Gigi Riva vs. Steve Jobs [Le nostre riflessioni]

Ammiro moltissimo quella stravagante tecnica giornalistica per la quale, durante un telegiornale, saltando da una notizia all’altra si scovano collegamenti improbabili tra i protagonisti delle diverse notizie. La cosa può risultare ridicola, facilmente parodiabile, ma è risultata utile per formulare la riflessione che vi propongo oggi. Perché è stato proprio durante un telegiornale che, al termine della presentazione di un servizio riguardante Steve Jobs, lo si è paragonato, impensabilmente, a Gigi Riva.

Elemento comune? L’essere stati entrambi idoli generazionali. E proprio mentre ancora avevo negli occhi le immagini di una delle tante presentazioni dei prodotti di casa Apple, quegli show ad effetto magistralmente condotti da Jobs, è comparso sullo schermo un vecchietto dallo sguardo torvo e la parlata sgradevole, un signore come tanti.

A pensarci bene l’idea di pensare Jobs e Riva come possibili interpreti del medesimo ruolo non era poi così azzardata, molto spesso ho sentito parlare di “rombo di tuono” con la stessa ammirazione e lo stesso trasporto che si usa per quello che il “Financial Times” ha consacrato uomo dell’anno 2010. A farlo però, sono state generazioni completamente diverse, credo valga la pena capire come e perché, per arrivare a comprendere in che ambiente culturale sono nati questi idoli.

Curioso sarebbe perciò provare a invertire le loro posizioni nella storia, provando ad affibbiare alla generazione dei nostri padri l’idolo Steve Jobs. Provando ad immaginare la reazione di un sessantottino di fronte al profeta dell’informatica moderna.
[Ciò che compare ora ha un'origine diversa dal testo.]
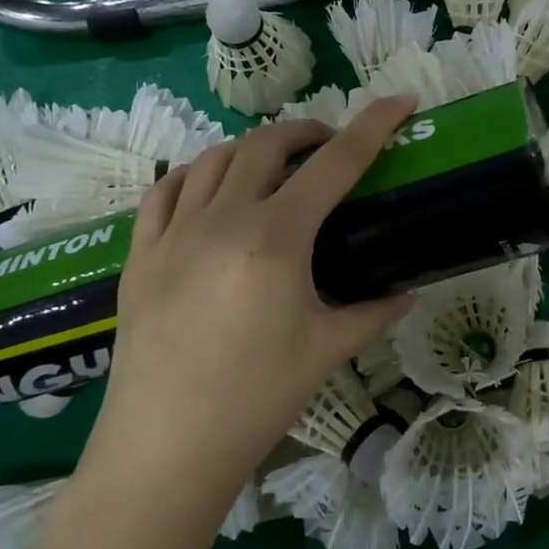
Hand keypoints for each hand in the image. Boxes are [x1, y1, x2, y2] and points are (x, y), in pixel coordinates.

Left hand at [80, 96, 417, 493]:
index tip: (400, 100)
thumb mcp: (326, 350)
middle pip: (269, 144)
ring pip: (215, 158)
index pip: (336, 163)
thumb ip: (373, 312)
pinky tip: (209, 190)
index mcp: (277, 238)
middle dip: (307, 131)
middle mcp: (223, 219)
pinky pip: (165, 191)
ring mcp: (174, 232)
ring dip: (253, 149)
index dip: (373, 125)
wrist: (165, 447)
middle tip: (330, 148)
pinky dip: (195, 175)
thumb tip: (407, 294)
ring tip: (275, 167)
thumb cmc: (256, 398)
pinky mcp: (140, 254)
In un paese in cui il PCI-PSI e gli altri partiti di simile ispirazione ideologica prendevano il 44% dei voti mentre il Partito Liberale non arrivava al 6%. L’Italia in cui nascevano, crescevano e pascevano i più grandi artisti della nostra storia, penso a Morandi o Celentano nella musica, Fellini, Risi, Mastroianni per il cinema – limitandoci ai primi venuti in mente -.  Era l’Italia di Pasolini, di Calvino, di Volontè.

Vien da se pensare che pochissima considerazione avrebbe avuto in quel contesto un personaggio come Jobs. Il mondo, com’è evidente, girava in direzione opposta rispetto a quella di oggi. Meno materiale, più spirituale, più apertamente anticonformista, meno seriale. Poca presa avrebbe avuto sui nostri genitori un personaggio che assiduamente li avrebbe invitati a “pensare diversamente”, essendo quello il principio cardine di ogni loro conquista culturale. Facilmente avrebbero visto nel suo abbigliamento così proletario e a loro posticciamente vicino, un metodo per accattivare interesse, e nulla più.

Cosa ci è successo dunque?

Credo questo confronto generazionale sia significativo, da diversi punti di vista, perché l’idolo altro non è che il compendio umanizzato dei principi di una generazione. E uno dei nostri modelli ispiratori è un imprenditore. Per quanto poetico ed entusiasmante possa essere il suo modo di comunicarci le sue idee, quello che non riuscirà mai a nascondere è che per lui siamo utenti, consumatori, acquirenti. Ma facciamo di più, seppur perfettamente coscienti di tutto ciò rimaniamo estasiati di fronte ai suoi show, come incosciamente fossimo ancora alla ricerca di una rock star. E considerandolo tale, dimostriamo di essere capaci e bisognosi di farci prendere in giro. Acclamato come un profeta – cosa che effettivamente si avvicina molto ad essere – Jobs è il leader di una generazione diversa – uso diversa – da quella di chi ci ha preceduto. E se mio padre impazziva per un personaggio come Gigi Riva, capace di accattivare simpatia senza chiederla, un ragazzo normale che dopo essersi rotto tibia e perone per fare un gol affermava che sarebbe stato pronto a rifarlo cento volte, noi esaltiamo un genio del marketing e dell’informatica. E questo fa pensare a quanto ha detto Bob Dylan, il quale non molto tempo fa aveva causticamente affermato che se rinascesse negli anni duemila, abbandonerebbe la chitarra per darsi alla matematica.